* Work instruction *
Look for the line containing "X112450000Y-98330000D02*" in the listing below; from there, output every line exactly, the last one included.

* Records for the exercise *
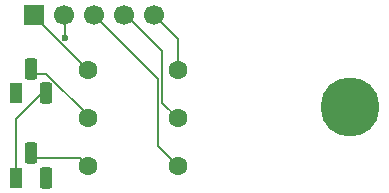
<source format=gbr>
%TF.GenerationSoftware,KiCad,Pcbnew,9.0.2*%
%TF.CreationDate,2025-07-01T20:38:10-07:00*%
%TF.ProjectId,Blinky,426c696e-6b79-42e6-9b69-6361645f7063,rev?*%
%TF.SameCoordinates,Original*%
%TF.FileFunction,Copper,L1,Top*%
%TF.FilePolarity,Positive*%
%FSLAX46Y46*%
G04 Gerber Fmt 4.6, Leading zero omitted, Abs format (unit mm)*
G04 Created by KiCad (PCBNEW 9.0.2) date 2025-07-01 20:38:10*
%MOMM*%
%LPD*%
G01*
G04 APERTURE LIST*
G04 Aperture macros list*
%AMRoundRect*
0 Rectangle with rounded corners*
0 $1 Rounding radius*
0 $2 $3 $4 $5 $6 $7 $8 $9 X,Y pos of 4 corners*
0 Add a 4 corners polygon primitive as box body*
4,1,4,$2,$3,$4,$5,$6,$7,$8,$9,$2,$3,0*
0 Add four circle primitives for the rounded corners*
1,1,$1+$1,$2,$3*
1,1,$1+$1,$4,$5*
1,1,$1+$1,$6,$7*
1,1,$1+$1,$8,$9*
0 Add four rect primitives between the rounded corners*
20,1,$1+$1,$2,$3,$4,$5,0*
20,1,$1+$1,$4,$5,$6,$7,0*
20,1,$1+$1,$6,$7,$8,$9,0*
20,1,$1+$1,$8,$9,$2,$3,0*%
G04 Aperture macros list end*
%TA.AperFunction,ComponentPad*%
%ADD10R,1.100000X1.800000*%
%TD*%
%TA.AperFunction,ComponentPad*%
%ADD11RoundRect,0.275000X-0.275000X-0.625000X0.275000X-0.625000X0.275000X0.625000X-0.275000X0.625000X0*%
%TD*%
%TA.AperFunction,ComponentPad*%
%ADD12C,1.600000*%
%TD*%
%TA.AperFunction,ComponentPad*%
%ADD13R,1.700000X1.700000*%
%TD*%
%TA.AperFunction,ComponentPad*%
%ADD14C,1.700000*%
%TD*%
%TA.AperFunction,ViaPad*%
%ADD15C,5.000000*%
%TD*%
%TA.AperFunction,ViaPad*%
%ADD16C,0.600000*%
%TD*%
%TA.AperFunction,Conductor*%
%ADD17C,0.200000*%
%TD*%
G04 APERTURE END LIST*
D10*
%TO.P,Q1,1,C*%
%TO.N,NAND1 OUTPUT*%
X111180000Y-92850000D03*
D11*
%TO.P,Q1,2,B*%
%TO.N,Net-(Q1-B)*%
X112450000Y-90780000D03*
%TO.P,Q1,3,E*%
%TO.N,Net-(Q1-E)*%
X113720000Y-92850000D03*
%TD*%
D12*
%TO.P,R3,1*%
%TO.N,Net-(Q2-B)*%
X117280000Y-99000000D03*
%TO.P,R3,2*%
%TO.N,NAND1 INPUT B*%
X124900000Y-99000000D03*
%TD*%
D10*
%TO.P,Q2,1,C*%
%TO.N,Net-(Q1-E)*%
X111180000Y-100000000D03*
D11*
%TO.P,Q2,2,B*%
%TO.N,Net-(Q2-B)*%
X112450000Y-97930000D03*
%TO.P,Q2,3,E*%
%TO.N,GND*%
X113720000Y-100000000D03*
%TD*%
D13*
%TO.P,J1,1,Pin_1*%
%TO.N,VCC*%
X112720000Y-86200000D03*
D14*
%TO.P,J1,2,Pin_2*%
%TO.N,GND*%
X115260000Y-86200000D03*
%TO.P,J1,3,Pin_3*%
%TO.N,NAND1 INPUT B*%
X117800000Y-86200000D03*
%TO.P,J1,4,Pin_4*%
%TO.N,NAND1 INPUT A*%
X120340000Y-86200000D03*
%TO.P,J1,5,Pin_5*%
%TO.N,NAND1 OUTPUT*%
X122880000Y-86200000D03*
%TD*%
D12*
%TO.P,R1,1*%
%TO.N,VCC*%
X117280000Y-90900000D03*
%TO.P,R1,2*%
%TO.N,NAND1 OUTPUT*%
X124900000Y-90900000D03*
%TD*%
%TO.P,R2,1*%
%TO.N,Net-(Q1-B)*%
X117280000Y-94950000D03*
%TO.P,R2,2*%
%TO.N,NAND1 INPUT A*%
X124900000Y-94950000D03*
%TD*%
D15*
%TO.N,*%
X139500000Y-94000000D03*
D16*
%TO.N,GND*%
X115364265Y-88135735D03*
%TD*%
D17*
%TO.N,GND*%
X115364265Y-88135735D02*
X115364265Y-86304265D01*
X115364265Y-86304265D02*
X115260000Y-86200000D01*
%TO.N,NAND1 OUTPUT*%
X122880000Y-86200000D02*
X124900000Y-88220000D01*
X124900000Y-88220000D02*
X124900000Y-90900000D01*
%TO.N,Net-(Q1-B)*%
X112450000Y-91180000D02*
X113772206Y-91180000D01*
X113772206Y-91180000D02*
X117280000Y-94687794D01*
X117280000Y-94687794D02*
X117280000Y-94950000D01*
%TO.N,Net-(Q1-E)*%
X113720000Y-92450000D02*
X111180000Y-94990000D01*
X111180000Y-94990000D02*
X111180000Y-99600000D01*
%TO.N,Net-(Q2-B)*%
X112450000Y-98330000D02*
X116610000Y-98330000D01*
X116610000Y-98330000D02*
X117280000Y-99000000D01*
%TO.N,VCC*%
X112380000Y-86000000D02*
X112380000Y-85800000D01*
X112720000Y-86200000D02*
X112720000Y-86340000D01*
X112720000Y-86340000D02*
X117280000Y-90900000D01*
%TO.N,NAND1 INPUT A*%
X123600000Y-93650000D02*
X124900000Y-94950000D01*
X120500000Y-86200000D02*
X123600000Y-89300000D01*
X120340000Y-86200000D02*
X120500000Y-86200000D01*
X123600000Y-89300000D02*
X123600000Y-93650000D01*
%TO.N,NAND1 INPUT B*%
X117800000Y-86200000D02*
X123199000Y-91599000D01*
X123199000Y-97299000D02*
X124900000Y-99000000D01*
X123199000Y-91599000D02*
X123199000Y-97299000D01*
%TD*%
M02*

</source>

* Answer area *
X112450000Y-98330000D02*
X116610000Y-98330000D01*
X116610000Y-98330000D02*
X117280000Y-99000000D01*
%TO.N,VCC*%
X112380000Y-86000000D02*
X112380000Y-85800000D01*
X112720000Y-86200000D02*
X112720000Y-86340000D01*
X112720000Y-86340000D02*
X117280000Y-90900000D01*
%TO.N,NAND1 INPUT A*%
X123600000Y-93650000D02*
X124900000Y-94950000D01*
X120500000Y-86200000D02*
X123600000Y-89300000D01*
X120340000Y-86200000D02*
X120500000Y-86200000D01*
X123600000Y-89300000D02*
X123600000Y-93650000D01*
%TO.N,NAND1 INPUT B*%
X117800000Y-86200000D02*
X123199000Y-91599000D01*
X123199000Y-97299000D02*
X124900000Y-99000000D01*
X123199000Y-91599000D02*
X123199000Y-97299000D01*
%TD*%
M02*

</source>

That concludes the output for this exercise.